Hat tip to Disempowered Paper Pusher (the backbone of our industry!) for this excellent BusinessWeek piece on homes abandoned by both borrower and lender, “Dirty Deeds.”

An anecdote with all the right motifs:

In 1998, Elizabeth M. Manuel obtained a $34,500 mortgage on the property from IMC Mortgage (since acquired by Citibank). By 2002, the loan had been sold into a securitization trust administered by Chase Manhattan (now JPMorgan Chase) as trustee. It also went into default, and Chase began foreclosure proceedings. In a court filing, Manuel (who could not be located for comment) said she left the home while the foreclosure action was pending. More than five years later, though, the title remains in her name. The house, although still standing, has become a fire-gutted wreck.

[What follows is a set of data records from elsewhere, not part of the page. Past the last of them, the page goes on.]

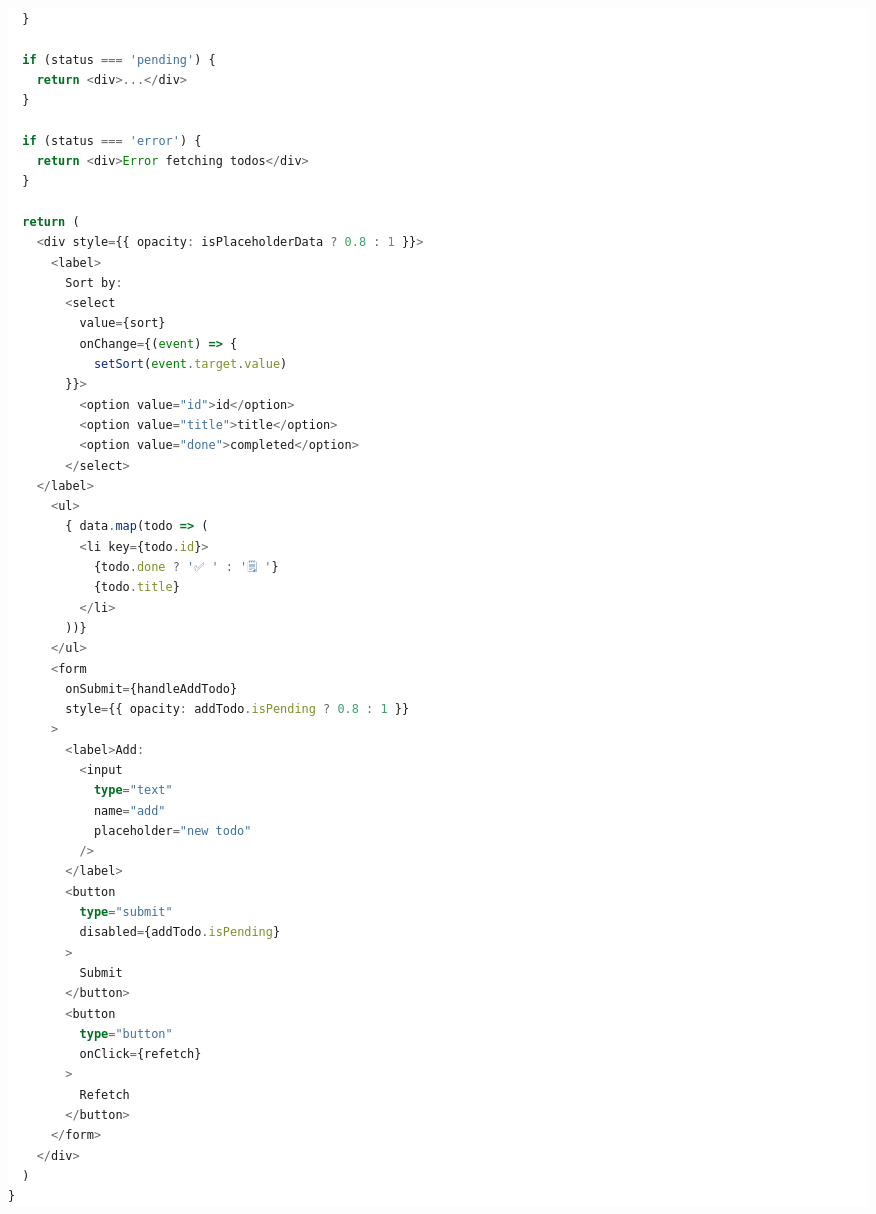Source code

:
 ```ts
  }

  if (status === 'pending') {
    return <div>...</div>
  }

  if (status === 'error') {
    return <div>Error fetching todos</div>
  }

  return (
    <div style={{ opacity: isPlaceholderData ? 0.8 : 1 }}>
      <label>
        Sort by:
        <select
          value={sort}
          onChange={(event) => {
            setSort(event.target.value)
        }}>
          <option value="id">id</option>
          <option value="title">title</option>
          <option value="done">completed</option>
        </select>
    </label>
      <ul>
        { data.map(todo => (
          <li key={todo.id}>
            {todo.done ? '✅ ' : '🗒 '}
            {todo.title}
          </li>
        ))}
      </ul>
      <form
        onSubmit={handleAddTodo}
        style={{ opacity: addTodo.isPending ? 0.8 : 1 }}
      >
        <label>Add:
          <input
            type="text"
            name="add"
            placeholder="new todo"
          />
        </label>
        <button
          type="submit"
          disabled={addTodo.isPending}
        >
          Submit
        </button>
        <button
          type="button"
          onClick={refetch}
        >
          Refetch
        </button>
      </form>
    </div>
  )
}

```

In May 2007, Nowak issued a default judgment against Chase for $9,000. But these cases can be notoriously difficult to untangle. Thomas A. Kelly, a spokesman for the bank, notes that Chase sold its trustee business to the Bank of New York Mellon (BK) in October, 2006, and couldn’t locate anyone at Chase able to comment. But he reiterates the industry view that Chase can’t be held responsible for maintaining a property it never owned. He acknowledges that if a home didn’t seem worth taking as collateral, the bank may have made a decision to “just walk away.”

Besides amusing myself by trying to figure out just what documents I’d have to give Judge Boyko to prove standing to foreclose in this case, I am of course deeply impressed by the social acceptability of “just walking away.”

A shortages that may have escaped your notice

From Cnews….

The Vancouver-based company that makes much of the world’s methanol — the main ingredient in windshield washer fluid — has had to curtail production in Chile.

The company is having trouble getting natural gas, another key ingredient, from neighbouring Argentina because the country has imposed a hefty export tax.

Methanex is now posting a price of $832 US per metric tonne, up from a low of $309 earlier this year.

In October, the company reported a severe shortage of methanol because of closed plants throughout the industry — including its own in Chile — combined with strong demand. It’s since restored some natural gas supply.

Consumers haven’t noticed the impact yet.

But retailers will soon be running out of inventory and buying — and selling — the product at new, sky-high prices, Paquette said.

And the share price went up?

Somebody should start a comedy routine with the punch line being “and the share price went up.” Sometimes the news that can cause share prices to rise can seem pretty absurd. Take Sallie Mae latest troubles for example…

Student lender Sallie Mae said Monday it raised $2.9 billion through a stock sale, the majority of which will be used to settle contracts that require the company to buy back shares at above-market prices.

and at the end of the article…..

Shares rose 36 cents, or 1.8 percent, Monday afternoon $20.01 The company’s shares had plunged last week to their lowest price since early 2001.

I know the markets were probably just relived that Sallie Mae manged to get out of those contracts as easily as it did. Still, its kind of funny when stocks rise on news like that.